Go on detox from dating, for at least six months because you are trying to break a habit. That man you were with had turned into a habit and six months is a good enough time to break a habit. It could be longer or shorter than that. But do NOT date another man, until you are sure of your feelings until you are sure that you are ready for another relationship. Until you are sure that you want to be with someone again, not out of need but out of love.

11. Be Enough for Yourself

Now, even if your breakup wounds are still fresh or it has been some time that you and your ex parted ways, feeling of loneliness will haunt you once in a while. You will be high on vulnerability during these moments. But what you do in these moments will be significant. You will have to fight that killing feeling of loneliness. You will have to use the strength from every cell in your body and fight the urge to call him. This is the time when YOU MUST BE ENOUGH FOR YOURSELF.

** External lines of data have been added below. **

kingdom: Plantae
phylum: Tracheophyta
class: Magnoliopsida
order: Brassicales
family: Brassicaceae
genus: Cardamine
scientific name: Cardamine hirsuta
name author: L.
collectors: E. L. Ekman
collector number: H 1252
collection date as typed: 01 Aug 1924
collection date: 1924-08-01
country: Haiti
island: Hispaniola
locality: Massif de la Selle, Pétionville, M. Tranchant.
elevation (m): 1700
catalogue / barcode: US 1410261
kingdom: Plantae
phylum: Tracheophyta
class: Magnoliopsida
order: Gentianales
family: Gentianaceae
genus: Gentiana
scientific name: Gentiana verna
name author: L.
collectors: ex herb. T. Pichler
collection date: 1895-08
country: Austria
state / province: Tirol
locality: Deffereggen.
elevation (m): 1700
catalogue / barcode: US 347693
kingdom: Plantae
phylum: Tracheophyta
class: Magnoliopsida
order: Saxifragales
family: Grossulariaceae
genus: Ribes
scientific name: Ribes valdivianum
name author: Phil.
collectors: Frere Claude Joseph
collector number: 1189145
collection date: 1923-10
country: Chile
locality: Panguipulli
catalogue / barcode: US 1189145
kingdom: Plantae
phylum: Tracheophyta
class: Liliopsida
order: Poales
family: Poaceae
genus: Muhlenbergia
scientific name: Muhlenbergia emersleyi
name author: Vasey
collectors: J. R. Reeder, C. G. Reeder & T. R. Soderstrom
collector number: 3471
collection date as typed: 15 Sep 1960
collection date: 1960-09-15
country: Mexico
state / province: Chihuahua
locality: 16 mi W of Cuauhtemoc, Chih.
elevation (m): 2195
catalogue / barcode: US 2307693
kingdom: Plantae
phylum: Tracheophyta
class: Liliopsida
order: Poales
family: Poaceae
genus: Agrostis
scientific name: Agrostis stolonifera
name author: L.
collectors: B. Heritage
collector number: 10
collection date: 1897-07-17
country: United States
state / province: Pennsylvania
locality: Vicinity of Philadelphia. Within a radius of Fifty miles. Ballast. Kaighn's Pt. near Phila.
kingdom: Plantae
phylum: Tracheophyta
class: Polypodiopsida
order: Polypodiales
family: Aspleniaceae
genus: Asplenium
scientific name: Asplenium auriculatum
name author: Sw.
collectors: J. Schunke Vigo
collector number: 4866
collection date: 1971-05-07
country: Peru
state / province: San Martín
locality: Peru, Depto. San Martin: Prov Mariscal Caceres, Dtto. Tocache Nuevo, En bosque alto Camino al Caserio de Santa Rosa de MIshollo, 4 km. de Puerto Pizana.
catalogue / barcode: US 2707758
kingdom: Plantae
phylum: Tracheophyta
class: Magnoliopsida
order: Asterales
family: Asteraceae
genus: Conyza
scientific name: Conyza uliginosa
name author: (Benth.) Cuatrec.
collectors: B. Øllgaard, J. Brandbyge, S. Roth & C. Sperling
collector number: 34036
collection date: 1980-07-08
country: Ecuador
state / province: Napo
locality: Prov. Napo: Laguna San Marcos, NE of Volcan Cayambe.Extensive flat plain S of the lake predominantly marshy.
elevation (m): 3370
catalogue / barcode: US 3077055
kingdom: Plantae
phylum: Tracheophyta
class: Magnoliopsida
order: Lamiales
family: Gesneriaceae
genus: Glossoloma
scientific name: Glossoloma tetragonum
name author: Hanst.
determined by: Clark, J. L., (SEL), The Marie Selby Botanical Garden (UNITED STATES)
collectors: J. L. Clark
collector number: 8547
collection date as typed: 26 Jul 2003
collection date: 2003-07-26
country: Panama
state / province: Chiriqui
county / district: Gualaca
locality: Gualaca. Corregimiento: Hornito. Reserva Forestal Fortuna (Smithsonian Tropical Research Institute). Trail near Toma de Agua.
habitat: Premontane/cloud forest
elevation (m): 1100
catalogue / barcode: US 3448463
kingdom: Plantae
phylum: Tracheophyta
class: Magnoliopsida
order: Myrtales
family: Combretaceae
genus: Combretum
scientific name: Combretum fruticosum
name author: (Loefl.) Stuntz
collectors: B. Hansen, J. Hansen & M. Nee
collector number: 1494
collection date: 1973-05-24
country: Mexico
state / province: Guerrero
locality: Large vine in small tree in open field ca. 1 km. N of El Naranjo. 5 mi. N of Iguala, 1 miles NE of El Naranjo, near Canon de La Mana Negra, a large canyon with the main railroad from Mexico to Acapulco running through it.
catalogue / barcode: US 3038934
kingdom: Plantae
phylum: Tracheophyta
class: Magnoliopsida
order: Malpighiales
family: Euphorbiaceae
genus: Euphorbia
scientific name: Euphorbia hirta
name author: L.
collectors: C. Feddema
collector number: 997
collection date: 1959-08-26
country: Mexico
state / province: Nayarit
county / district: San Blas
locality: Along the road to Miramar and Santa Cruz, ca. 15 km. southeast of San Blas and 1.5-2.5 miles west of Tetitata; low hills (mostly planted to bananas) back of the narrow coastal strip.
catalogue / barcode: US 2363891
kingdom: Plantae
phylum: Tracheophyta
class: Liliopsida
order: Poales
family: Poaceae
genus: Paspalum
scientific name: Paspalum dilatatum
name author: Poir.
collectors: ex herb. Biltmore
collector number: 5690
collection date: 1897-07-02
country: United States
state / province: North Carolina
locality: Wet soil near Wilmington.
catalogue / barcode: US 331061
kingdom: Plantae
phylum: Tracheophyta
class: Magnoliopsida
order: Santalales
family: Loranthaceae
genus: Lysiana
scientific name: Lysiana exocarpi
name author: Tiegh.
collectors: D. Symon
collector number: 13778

12. Don’t Let it Turn You into a Bitter Person

You invested so much of yourself into this relationship, loved this man with all your being and he still just threw it away. But don’t let it make you bitter, hateful or vengeful. Keep your calm and dignity intact. If he has betrayed you, karma will take care of it.

13. Let Go

It’s hard. It’s maybe even harder than moving mountains. But you got to let go, my friend. Maybe it was a relationship that had its ups and downs but was mostly blissful. Maybe it was a relationship that was unstable and you have hardly any good memories of it. In any case, it’s over now. It has become a thing of the past. And holding onto something that is in your past, won’t help because it’s already gone.

Let go of the memories. Let go of this person who is not your present, but your past. Also, let go of something you have no control over. Let go, because it’s probably for the best. Let go.

14. If It’s Getting Too Much, Seek Professional Help

We are all humans, trying to be superhumans when we have to deal with our emotions. We would hide it, deny it, laugh it off, drink it off and some would even try to “sleep” it off. Instead, you can choose to do some or all of the things listed here. And if that also doesn’t help, if you feel you are not able to move on, seek professional help WITHOUT SHAME.

We are living in the 21st century, a fast world, a modern world, a more or less developed world. But talking about mental health issues and struggles is still seen as a taboo. If your breakup was too hard on you, seeking counseling and therapy could come to your rescue. Maybe what is bothering you has more to do with some deeper issues undealt with than your breakup. So it’s a good idea if you seek help, talk it out to a psychologist.

15. Remember: This Too Shall Pass

Women might be the weaker sex anatomically but are way stronger than men emotionally. This might feel like the end of the world, but it’s not. Hang in there. Think of this as a phase, and as you know, phases aren’t meant to last.

Final thoughts

Relationships are part of life, but they are not all that life is all about. It’s popular opinion that love hurts, but love never hurts. It’s the person who you thought loved you, has hurt you. So take the reign of your life in your own strong hands and be the love of your own life. Till you find someone who is capable enough to share that responsibility with you, effortlessly, unconditionally.